C. Secretary. The Secretary shall be responsible for all official paperwork for the corporation; shall record Board minutes and distribute copies to the Board. The duties of Secretary may be combined with duties of Treasurer. 

D. Treasurer. The Treasurer shall be responsible for the receipt and expenditure of the corporation’s funds; shall complete financial records and reports, including Tax Filings. The duties of Treasurer may be combined with duties of Secretary. Financial records shall be available for examination at Board request and annual audit. 

E. Member-at-Large. To perform such duties as may be prescribed by the Board. 

Section 6: Quorum and Voting 

A quorum at a Board meeting shall be a majority of the number of all Board members in office immediately before the meeting begins. If a quorum is present, action is taken by the affirmative vote of a majority of Directors present. Each Board member shall have one vote, including individuals who share a family membership. Voting by proxy shall not be allowed. 

Section 7: Vacancy 

Vacancies occurring in office shall be filled by appointment by the Board of Directors. 

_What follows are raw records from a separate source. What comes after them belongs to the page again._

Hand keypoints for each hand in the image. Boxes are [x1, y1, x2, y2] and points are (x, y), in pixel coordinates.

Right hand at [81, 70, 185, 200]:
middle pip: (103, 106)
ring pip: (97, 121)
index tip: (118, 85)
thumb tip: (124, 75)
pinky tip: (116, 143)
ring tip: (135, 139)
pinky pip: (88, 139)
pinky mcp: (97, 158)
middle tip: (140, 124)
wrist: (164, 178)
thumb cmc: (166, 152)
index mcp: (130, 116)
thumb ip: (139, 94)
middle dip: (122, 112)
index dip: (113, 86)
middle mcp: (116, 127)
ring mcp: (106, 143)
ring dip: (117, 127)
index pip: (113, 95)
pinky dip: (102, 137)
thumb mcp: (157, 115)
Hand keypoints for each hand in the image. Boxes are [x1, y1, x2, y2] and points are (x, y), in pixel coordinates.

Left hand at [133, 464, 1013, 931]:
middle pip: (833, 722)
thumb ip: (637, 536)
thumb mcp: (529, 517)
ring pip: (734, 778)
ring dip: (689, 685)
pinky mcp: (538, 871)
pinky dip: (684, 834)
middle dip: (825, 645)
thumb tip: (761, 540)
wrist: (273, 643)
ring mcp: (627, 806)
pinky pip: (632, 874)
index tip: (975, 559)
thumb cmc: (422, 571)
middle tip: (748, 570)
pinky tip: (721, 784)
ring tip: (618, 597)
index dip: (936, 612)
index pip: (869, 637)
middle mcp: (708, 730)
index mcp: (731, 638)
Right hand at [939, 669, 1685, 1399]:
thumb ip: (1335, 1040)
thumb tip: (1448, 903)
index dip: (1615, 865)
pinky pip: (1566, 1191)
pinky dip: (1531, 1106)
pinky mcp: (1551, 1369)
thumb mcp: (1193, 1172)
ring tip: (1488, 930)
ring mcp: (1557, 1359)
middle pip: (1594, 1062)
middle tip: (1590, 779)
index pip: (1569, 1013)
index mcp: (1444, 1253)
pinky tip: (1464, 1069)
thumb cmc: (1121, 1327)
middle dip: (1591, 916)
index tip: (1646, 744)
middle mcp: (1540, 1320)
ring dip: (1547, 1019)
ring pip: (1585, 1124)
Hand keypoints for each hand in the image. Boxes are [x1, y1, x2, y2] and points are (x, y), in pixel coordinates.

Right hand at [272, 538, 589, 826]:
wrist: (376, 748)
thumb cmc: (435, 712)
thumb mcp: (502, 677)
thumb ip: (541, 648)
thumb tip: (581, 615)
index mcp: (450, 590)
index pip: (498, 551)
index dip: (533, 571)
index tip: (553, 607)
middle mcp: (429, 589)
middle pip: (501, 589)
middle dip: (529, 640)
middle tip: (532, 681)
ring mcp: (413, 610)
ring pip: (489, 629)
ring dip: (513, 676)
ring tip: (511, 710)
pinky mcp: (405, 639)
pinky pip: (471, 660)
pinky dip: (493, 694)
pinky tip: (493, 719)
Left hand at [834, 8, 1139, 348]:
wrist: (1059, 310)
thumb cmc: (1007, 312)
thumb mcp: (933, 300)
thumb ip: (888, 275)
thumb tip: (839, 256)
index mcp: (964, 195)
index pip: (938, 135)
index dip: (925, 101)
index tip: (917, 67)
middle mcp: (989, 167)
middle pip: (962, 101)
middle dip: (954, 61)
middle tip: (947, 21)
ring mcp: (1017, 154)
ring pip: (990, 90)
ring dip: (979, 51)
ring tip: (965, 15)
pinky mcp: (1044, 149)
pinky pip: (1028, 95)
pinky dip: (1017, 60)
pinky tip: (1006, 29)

Section 1: Committees shall be created and disbanded as deemed necessary by the Board. 

Duties of committees shall be governed by operating rules of the association. 

Section 2: Standing Committees 

The Board shall determine when a committee shall become a Standing Committee. Members of Standing Committees shall serve for one year, from the annual meeting to the following annual meeting. Standing Committee chairs shall be members in good standing. 

Section 3: Ad Hoc Committees 

Ad Hoc Committees may be created on a temporary basis by the Board for the promotion of the purposes of the corporation. Ad Hoc Committee chairs shall be members in good standing. 

Section 4: Special Projects 

Special projects related to Oregon Historic Cemeteries Association, Inc., may be produced by individuals who are members in good standing. Projects must be approved by the Board of Directors and be monitored by the Board President or designee. Approval of projects may be revoked at any time by a majority vote of the Board of Directors. 


Section 1: Dissolution of the Corporation 

Upon dissolution of the corporation, none of its property shall be distributed to any of its members. All such property shall be transferred to one or more other Section 501(c)(3) organizations in accordance with Oregon law and under Section 501(c)(3) of the Internal Revenue Code. Oregon Historic Cemeteries Association Bylaws Page 4 of 4 

Section 2: Appropriations and Expenses

A. Appropriation of Corporation Funds. General operating and event expenses must receive prior approval from the Board. 


The Bylaws may be amended, altered, repealed, or enhanced at any regular or special meeting of the Board of Directors by a majority vote of the Board members present at the meeting. Proposed amendments must be submitted to the President, to be sent out with the regular Board announcements prior to the Board meeting. 


Oregon Historic Cemeteries Association, Inc., shall not discriminate against individuals or groups on the basis of race, religion, color, creed, sex, sexual orientation, age, disability, national origin, or political affiliation in any policy or action.